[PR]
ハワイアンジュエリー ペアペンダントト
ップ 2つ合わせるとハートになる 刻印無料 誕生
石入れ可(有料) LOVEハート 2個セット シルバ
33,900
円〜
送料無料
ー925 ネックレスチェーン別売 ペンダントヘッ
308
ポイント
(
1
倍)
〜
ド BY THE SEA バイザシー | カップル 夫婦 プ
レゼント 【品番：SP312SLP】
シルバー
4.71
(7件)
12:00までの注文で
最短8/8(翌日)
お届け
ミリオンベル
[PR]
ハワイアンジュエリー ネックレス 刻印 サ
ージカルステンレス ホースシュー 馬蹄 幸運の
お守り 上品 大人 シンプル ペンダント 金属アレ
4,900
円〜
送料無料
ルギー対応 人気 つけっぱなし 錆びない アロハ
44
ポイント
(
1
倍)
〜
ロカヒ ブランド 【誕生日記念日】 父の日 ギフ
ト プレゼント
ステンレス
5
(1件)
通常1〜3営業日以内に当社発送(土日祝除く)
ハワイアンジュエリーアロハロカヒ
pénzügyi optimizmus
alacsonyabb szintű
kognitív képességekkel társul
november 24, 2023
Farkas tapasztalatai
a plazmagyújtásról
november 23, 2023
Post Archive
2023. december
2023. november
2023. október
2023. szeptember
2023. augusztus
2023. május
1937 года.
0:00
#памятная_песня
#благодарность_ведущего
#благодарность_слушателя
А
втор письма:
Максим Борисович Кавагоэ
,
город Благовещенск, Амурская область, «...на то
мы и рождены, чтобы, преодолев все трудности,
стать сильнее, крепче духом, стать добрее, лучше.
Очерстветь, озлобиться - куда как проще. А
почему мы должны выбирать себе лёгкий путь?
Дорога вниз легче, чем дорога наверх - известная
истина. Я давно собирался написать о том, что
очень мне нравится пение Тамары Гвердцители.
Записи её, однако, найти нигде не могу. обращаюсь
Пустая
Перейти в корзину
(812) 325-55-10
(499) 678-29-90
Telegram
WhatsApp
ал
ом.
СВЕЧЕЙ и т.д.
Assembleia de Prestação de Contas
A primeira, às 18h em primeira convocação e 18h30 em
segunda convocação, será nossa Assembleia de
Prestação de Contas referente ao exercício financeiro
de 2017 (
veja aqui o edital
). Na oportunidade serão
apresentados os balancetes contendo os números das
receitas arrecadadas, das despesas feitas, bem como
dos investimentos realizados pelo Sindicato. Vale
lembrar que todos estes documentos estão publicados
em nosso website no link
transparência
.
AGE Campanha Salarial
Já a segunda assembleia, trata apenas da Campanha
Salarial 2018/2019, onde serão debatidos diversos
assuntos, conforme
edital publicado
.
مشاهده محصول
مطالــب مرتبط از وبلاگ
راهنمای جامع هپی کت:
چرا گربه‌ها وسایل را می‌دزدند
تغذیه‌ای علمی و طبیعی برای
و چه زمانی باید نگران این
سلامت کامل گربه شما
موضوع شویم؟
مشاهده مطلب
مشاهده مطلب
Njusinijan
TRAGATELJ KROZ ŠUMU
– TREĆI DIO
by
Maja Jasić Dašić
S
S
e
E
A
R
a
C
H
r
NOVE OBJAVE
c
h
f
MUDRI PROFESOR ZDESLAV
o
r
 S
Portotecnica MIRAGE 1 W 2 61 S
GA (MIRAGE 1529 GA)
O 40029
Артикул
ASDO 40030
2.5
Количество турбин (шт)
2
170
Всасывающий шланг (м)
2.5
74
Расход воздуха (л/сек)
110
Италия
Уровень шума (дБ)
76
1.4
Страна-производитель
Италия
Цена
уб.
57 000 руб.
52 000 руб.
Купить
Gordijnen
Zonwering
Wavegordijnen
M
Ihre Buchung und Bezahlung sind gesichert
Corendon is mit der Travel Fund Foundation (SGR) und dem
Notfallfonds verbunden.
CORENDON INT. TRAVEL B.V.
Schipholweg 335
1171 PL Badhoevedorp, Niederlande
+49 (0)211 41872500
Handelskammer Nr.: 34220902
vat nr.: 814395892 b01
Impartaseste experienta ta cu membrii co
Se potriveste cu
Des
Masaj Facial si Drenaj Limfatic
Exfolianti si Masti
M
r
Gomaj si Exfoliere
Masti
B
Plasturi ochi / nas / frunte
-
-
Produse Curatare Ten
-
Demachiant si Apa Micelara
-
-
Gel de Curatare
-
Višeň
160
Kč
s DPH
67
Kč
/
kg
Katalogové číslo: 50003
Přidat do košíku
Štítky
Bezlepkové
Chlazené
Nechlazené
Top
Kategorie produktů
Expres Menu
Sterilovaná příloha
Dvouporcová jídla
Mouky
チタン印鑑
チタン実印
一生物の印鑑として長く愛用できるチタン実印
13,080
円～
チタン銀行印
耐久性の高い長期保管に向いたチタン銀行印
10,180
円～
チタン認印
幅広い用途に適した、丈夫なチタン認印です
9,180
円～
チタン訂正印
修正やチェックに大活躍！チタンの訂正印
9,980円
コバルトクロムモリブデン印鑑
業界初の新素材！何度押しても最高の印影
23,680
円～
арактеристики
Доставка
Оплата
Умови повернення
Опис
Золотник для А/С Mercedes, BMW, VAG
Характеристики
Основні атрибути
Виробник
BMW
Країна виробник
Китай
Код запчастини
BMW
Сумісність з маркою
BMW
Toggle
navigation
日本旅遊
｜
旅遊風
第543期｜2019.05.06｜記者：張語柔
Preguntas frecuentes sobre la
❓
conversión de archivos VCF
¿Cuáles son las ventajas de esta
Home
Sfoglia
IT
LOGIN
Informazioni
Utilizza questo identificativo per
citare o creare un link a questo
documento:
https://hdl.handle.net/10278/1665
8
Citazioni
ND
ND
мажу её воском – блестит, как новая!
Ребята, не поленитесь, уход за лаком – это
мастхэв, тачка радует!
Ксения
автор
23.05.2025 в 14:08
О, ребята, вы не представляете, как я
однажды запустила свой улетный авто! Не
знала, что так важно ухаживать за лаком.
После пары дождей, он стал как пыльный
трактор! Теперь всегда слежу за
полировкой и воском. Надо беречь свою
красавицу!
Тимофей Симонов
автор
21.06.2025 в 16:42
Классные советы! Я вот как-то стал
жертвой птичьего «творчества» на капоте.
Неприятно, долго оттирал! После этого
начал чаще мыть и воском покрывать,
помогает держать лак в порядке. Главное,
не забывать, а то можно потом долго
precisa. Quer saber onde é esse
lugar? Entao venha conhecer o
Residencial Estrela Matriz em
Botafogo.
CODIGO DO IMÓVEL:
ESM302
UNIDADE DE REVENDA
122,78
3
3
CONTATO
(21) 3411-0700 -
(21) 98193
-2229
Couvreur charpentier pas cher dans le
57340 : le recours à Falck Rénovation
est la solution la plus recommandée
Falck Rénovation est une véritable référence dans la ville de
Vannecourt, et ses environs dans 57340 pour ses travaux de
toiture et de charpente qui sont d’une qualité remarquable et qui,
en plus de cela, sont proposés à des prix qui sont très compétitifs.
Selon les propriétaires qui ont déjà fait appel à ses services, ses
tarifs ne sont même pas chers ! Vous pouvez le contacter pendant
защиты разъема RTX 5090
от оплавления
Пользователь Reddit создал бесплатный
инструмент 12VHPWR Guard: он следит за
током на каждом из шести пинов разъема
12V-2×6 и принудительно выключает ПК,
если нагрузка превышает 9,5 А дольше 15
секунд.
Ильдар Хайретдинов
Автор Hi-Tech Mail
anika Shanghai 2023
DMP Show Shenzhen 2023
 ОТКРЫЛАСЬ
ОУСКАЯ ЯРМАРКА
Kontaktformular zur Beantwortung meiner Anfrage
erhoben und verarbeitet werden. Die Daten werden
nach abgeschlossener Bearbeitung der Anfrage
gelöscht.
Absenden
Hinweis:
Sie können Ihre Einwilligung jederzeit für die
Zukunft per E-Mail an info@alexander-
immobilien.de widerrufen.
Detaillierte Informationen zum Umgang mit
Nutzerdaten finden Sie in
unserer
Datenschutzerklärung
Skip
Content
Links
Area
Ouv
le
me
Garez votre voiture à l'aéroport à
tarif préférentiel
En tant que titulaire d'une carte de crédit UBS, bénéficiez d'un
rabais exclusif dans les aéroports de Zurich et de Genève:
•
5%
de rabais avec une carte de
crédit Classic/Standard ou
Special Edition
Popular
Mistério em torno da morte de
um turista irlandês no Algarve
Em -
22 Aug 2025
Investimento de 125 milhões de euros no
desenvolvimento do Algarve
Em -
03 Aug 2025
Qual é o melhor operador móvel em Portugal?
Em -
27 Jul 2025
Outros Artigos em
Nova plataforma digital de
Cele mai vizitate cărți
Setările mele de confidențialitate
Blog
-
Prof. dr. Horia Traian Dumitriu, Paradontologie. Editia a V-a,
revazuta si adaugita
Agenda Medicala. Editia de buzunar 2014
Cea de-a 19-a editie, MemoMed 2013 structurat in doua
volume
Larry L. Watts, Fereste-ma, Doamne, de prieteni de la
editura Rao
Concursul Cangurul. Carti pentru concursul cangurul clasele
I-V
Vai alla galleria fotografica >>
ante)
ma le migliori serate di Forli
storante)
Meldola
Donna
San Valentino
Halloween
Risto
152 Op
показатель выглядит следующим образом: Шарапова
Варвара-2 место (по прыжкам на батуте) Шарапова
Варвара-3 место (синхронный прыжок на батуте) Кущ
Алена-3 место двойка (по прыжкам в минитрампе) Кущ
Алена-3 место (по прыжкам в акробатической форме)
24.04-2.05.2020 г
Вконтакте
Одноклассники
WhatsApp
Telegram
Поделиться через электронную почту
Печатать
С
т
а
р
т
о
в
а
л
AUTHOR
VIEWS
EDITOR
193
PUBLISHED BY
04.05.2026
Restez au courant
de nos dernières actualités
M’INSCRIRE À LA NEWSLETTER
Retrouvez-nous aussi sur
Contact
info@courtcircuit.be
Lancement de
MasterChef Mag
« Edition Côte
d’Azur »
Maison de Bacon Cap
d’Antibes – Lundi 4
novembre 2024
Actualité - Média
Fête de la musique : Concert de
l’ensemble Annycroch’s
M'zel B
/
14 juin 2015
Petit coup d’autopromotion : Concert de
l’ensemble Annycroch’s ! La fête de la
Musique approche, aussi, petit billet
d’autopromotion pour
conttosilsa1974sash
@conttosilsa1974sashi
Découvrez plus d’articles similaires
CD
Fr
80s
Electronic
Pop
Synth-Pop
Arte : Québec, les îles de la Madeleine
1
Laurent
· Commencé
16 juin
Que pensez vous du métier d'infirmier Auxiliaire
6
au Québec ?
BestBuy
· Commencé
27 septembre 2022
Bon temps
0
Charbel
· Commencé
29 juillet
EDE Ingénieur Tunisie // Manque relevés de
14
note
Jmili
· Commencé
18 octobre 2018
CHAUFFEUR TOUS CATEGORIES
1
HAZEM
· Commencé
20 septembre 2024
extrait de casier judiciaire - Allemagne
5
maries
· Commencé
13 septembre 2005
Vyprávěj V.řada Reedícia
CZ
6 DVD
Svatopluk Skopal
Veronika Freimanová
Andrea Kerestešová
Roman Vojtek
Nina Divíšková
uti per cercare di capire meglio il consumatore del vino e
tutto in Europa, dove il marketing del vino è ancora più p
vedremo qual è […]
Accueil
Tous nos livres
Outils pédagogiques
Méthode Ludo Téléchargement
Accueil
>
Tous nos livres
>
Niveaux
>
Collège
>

> [Request]: Please return only the lines above, starting at the line that has "lugar? Entao venha conhecer o" and ending at the line that has "Vannecourt, et ses", keeping both and leaving each one unchanged.

> [Response box]:
lugar? Entao venha conhecer o
Residencial Estrela Matriz em
Botafogo.
CODIGO DO IMÓVEL:
ESM302
UNIDADE DE REVENDA
122,78
3
3
CONTATO
(21) 3411-0700 -
(21) 98193
-2229
Couvreur charpentier pas cher dans le
57340 : le recours à Falck Rénovation
est la solution la plus recommandée
Falck Rénovation est une véritable référence dans la ville de
Vannecourt, et ses environs dans 57340 pour ses travaux de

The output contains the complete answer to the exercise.